Ken met his wife, Sharon, at school, and they were married after he graduated and she finished her teaching certificate. “We got married in July of 1960. I’d been teaching school for a year, and Ken won second in the bull riding at Prescott, so we had enough money to get married,” says Sharon. After he finished college, Ken was a brand inspector for several sale barns, then went into the crop spraying business with his brother-in-law before finding his niche in the animal health business selling medicine. Though Ken quit rodeoing not long after they were married, he stayed involved with rodeo by judging several of the law enforcement rodeos a college friend of his organized, along with jackpot bull ridings. In the late 1970s, one of Ken’s friends Stan Harter, a college champion tie-down roper, asked Ken to be the manager of the PRCA Turquoise Circuit when the circuit system was just getting started. Ken served on the board for three or four years and helped put on the finals, along with soliciting saddle donations. “The Turquoise Circuit Finals Rodeo was in Phoenix at the fairgrounds, and for some reason, there was a mix-up one year and all of the trophy saddles got shipped to our house!” says Sharon. “Each saddle came in a big box, and we had them everywhere in the house because we couldn’t leave them outdoors.”

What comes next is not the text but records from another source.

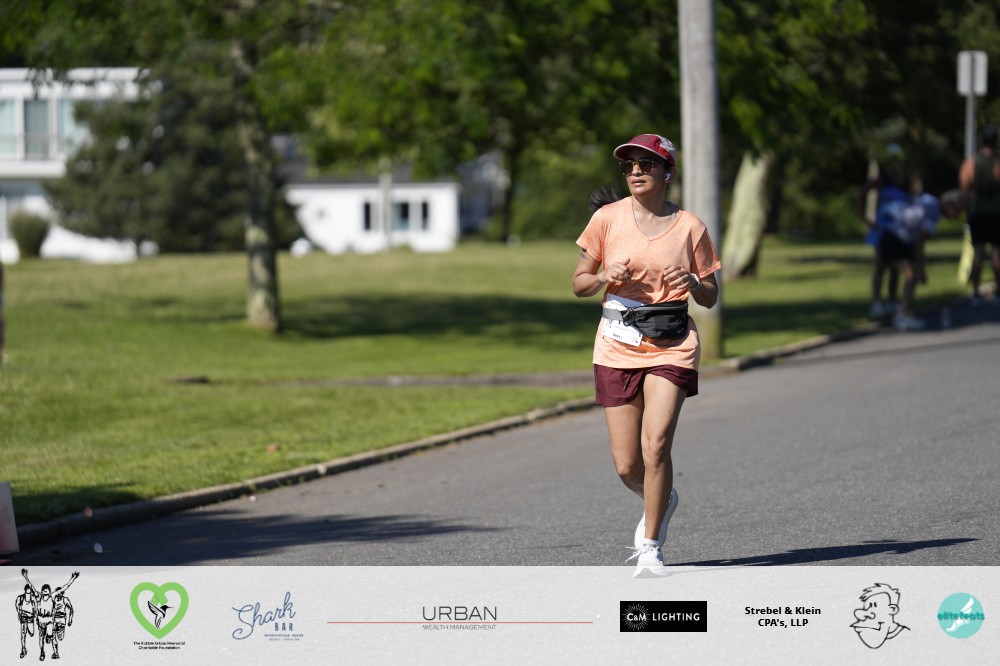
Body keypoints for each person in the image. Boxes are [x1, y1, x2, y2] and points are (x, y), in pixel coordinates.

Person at [572, 133, 721, 576]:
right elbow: (579, 284)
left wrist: (694, 283)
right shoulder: (606, 219)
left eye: (647, 164)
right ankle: (663, 498)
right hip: (616, 345)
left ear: (667, 172)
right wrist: (603, 277)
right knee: (627, 465)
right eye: (629, 166)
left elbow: (711, 295)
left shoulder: (690, 226)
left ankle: (651, 546)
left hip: (672, 344)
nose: (636, 171)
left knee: (655, 445)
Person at [858, 143, 910, 319]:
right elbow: (861, 194)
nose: (893, 165)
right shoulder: (882, 179)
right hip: (883, 228)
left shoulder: (906, 180)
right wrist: (866, 219)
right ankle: (876, 302)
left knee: (896, 266)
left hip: (900, 228)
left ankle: (892, 300)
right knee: (881, 264)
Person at [877, 193, 943, 330]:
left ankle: (901, 309)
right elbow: (920, 243)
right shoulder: (933, 213)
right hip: (894, 239)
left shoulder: (928, 200)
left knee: (908, 275)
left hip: (900, 238)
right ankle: (901, 315)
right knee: (911, 275)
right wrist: (921, 269)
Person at [958, 124, 1000, 304]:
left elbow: (964, 189)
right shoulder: (997, 162)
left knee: (978, 252)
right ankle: (998, 291)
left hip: (977, 212)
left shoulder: (971, 162)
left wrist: (968, 207)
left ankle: (975, 291)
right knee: (996, 252)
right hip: (996, 212)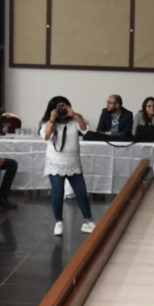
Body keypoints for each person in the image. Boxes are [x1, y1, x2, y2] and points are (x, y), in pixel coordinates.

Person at [41, 96, 94, 236]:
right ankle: (58, 222)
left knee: (81, 192)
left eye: (64, 106)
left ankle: (88, 221)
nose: (62, 110)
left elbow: (85, 129)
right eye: (59, 107)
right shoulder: (48, 122)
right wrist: (52, 119)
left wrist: (74, 114)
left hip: (73, 163)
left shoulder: (74, 120)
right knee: (58, 193)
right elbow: (46, 136)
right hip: (55, 163)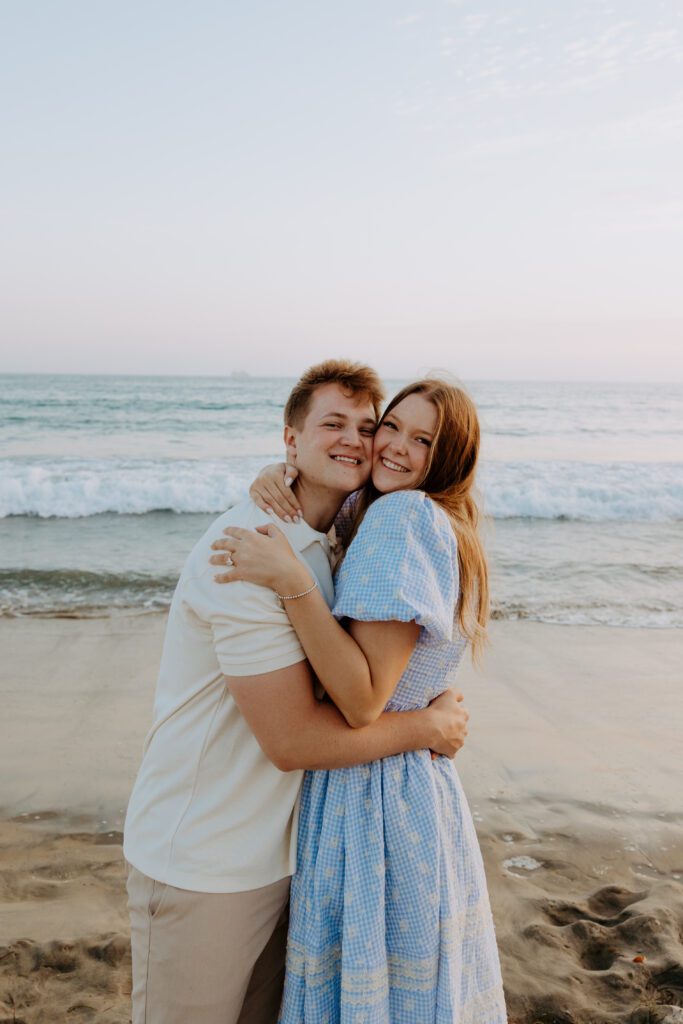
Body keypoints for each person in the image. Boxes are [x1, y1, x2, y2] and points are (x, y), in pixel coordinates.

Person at [123, 361, 470, 1024]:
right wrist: (427, 728)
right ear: (290, 439)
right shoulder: (247, 554)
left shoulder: (335, 538)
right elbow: (291, 741)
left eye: (367, 427)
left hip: (284, 858)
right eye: (333, 424)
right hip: (203, 858)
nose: (358, 441)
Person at [210, 378, 507, 1023]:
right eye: (389, 426)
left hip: (372, 795)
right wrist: (278, 473)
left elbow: (363, 700)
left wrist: (292, 581)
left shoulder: (403, 518)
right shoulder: (410, 515)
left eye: (423, 440)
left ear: (450, 457)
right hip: (415, 788)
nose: (394, 447)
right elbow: (328, 501)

Ken became involved in the NIRA Alumni when he attended the NIRA reunion in Rapid City, South Dakota, in 1997, the 40th anniversary of his NIRA bull riding championship. The following year, his friend Stan Harter was waiting for a kidney transplant, and he asked Ken to represent him on the NIRA Alumni board during the annual meeting. Together, Ken and NIRA founder, Evelyn Bruce Kingsbery, put together the 50th Anniversary Reunion of the NIRA in 1999, and Ken was president of the NIRA Alumni from 1999-2001. Sharon served as the NIRA Alumni secretary for 12 years, and Ken continues to serve on the board of directors. He hasn’t missed a performance of the CNFR since he started attending 20 years ago. When he started raising money for his bull riding rookie of the year scholarship, his plan was to ask former champions to donate $100 each, and by the next year, donations were coming in to provide scholarships for all nine college rodeo events, including team roping header and heeler. “I never had a scholarship, and even the year I won, I was never offered a scholarship,” Ken explains. “They’re giving quite a few scholarships now, but I just thought the rookie scholarship was something somebody wasn’t already covering.”

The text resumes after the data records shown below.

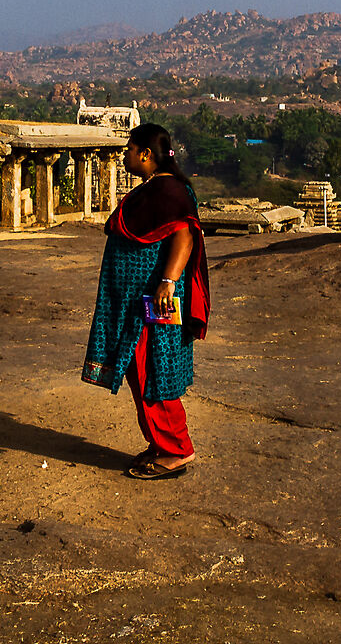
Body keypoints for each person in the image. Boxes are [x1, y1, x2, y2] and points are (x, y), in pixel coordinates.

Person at [80, 123, 209, 479]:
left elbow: (184, 236)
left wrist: (167, 282)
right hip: (137, 304)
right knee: (141, 373)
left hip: (155, 303)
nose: (126, 155)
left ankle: (176, 450)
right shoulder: (158, 188)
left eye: (129, 149)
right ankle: (159, 443)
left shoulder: (169, 191)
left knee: (154, 373)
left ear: (146, 154)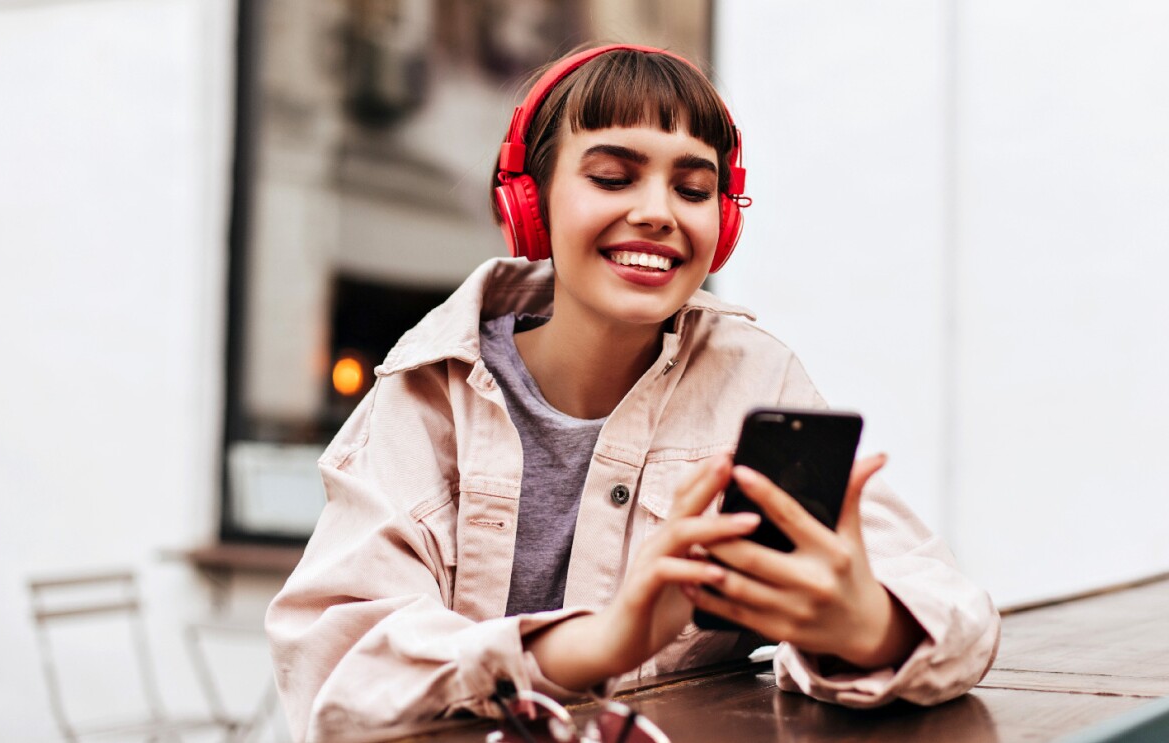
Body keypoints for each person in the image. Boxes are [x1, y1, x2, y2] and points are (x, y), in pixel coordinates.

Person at [266, 44, 1000, 742]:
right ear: (530, 202)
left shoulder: (757, 382)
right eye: (614, 178)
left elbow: (958, 616)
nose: (659, 211)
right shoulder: (428, 394)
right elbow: (332, 668)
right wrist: (589, 644)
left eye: (693, 188)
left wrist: (868, 624)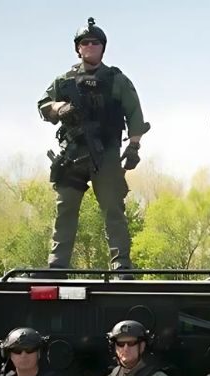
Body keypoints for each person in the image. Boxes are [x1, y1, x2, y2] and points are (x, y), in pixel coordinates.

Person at [37, 17, 151, 273]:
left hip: (106, 153)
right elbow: (43, 105)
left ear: (102, 47)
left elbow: (135, 114)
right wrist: (59, 107)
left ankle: (121, 264)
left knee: (114, 208)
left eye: (95, 43)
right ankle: (58, 265)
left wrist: (133, 147)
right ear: (78, 48)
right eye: (85, 43)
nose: (90, 46)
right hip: (72, 152)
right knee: (65, 209)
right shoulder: (64, 80)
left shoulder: (116, 79)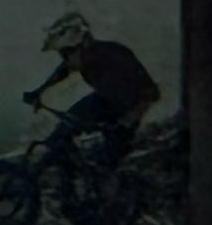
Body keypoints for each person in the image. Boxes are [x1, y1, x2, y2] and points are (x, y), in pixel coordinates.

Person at [23, 12, 160, 164]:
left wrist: (127, 121)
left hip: (126, 110)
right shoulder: (85, 58)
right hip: (103, 101)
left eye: (67, 53)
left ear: (84, 44)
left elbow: (150, 93)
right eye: (63, 55)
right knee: (66, 128)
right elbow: (64, 70)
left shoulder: (114, 56)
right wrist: (39, 91)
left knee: (111, 159)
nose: (65, 59)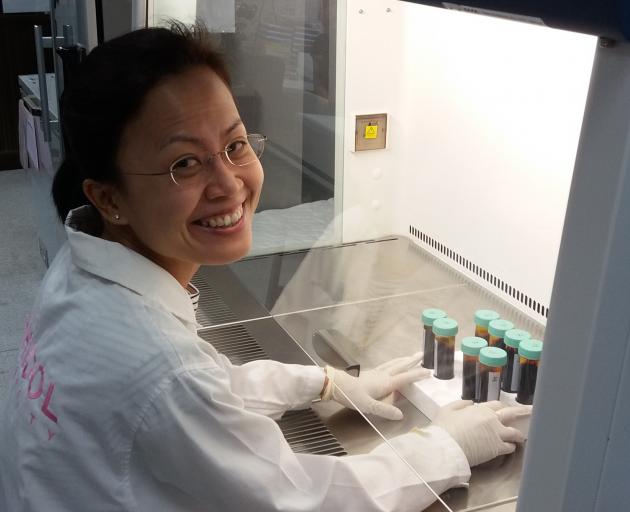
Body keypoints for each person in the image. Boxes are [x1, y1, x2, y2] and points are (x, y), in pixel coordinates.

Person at [0, 23, 529, 511]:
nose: (229, 184)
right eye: (184, 163)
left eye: (234, 145)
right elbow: (295, 499)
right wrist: (444, 447)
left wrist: (321, 382)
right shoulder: (159, 367)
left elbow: (200, 392)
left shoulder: (81, 266)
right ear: (110, 198)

When they’re not off to the next CNFR, Ken and Sharon make their home in Phoenix, not far from where Ken grew up. They have a son, Ira Adams, and daughter, Adrienne Schiele, and her husband, Mark Schiele, while Ken and Sharon’s two grandsons, Mike and Matt Schiele, live in California. Ken stays current with rodeo via television and never misses a rodeo or bull riding, while he wrote and published a book of short stories about rodeo called “Rodeos, Pig Races & Other Cowboy Stories.” He and Sharon continue their passion of supporting the NIRA and alumni, and they are searching for all NIRA champions, top finishers, faculty, and board members from years ending in eight to join them for the 2018 Annual Reunion.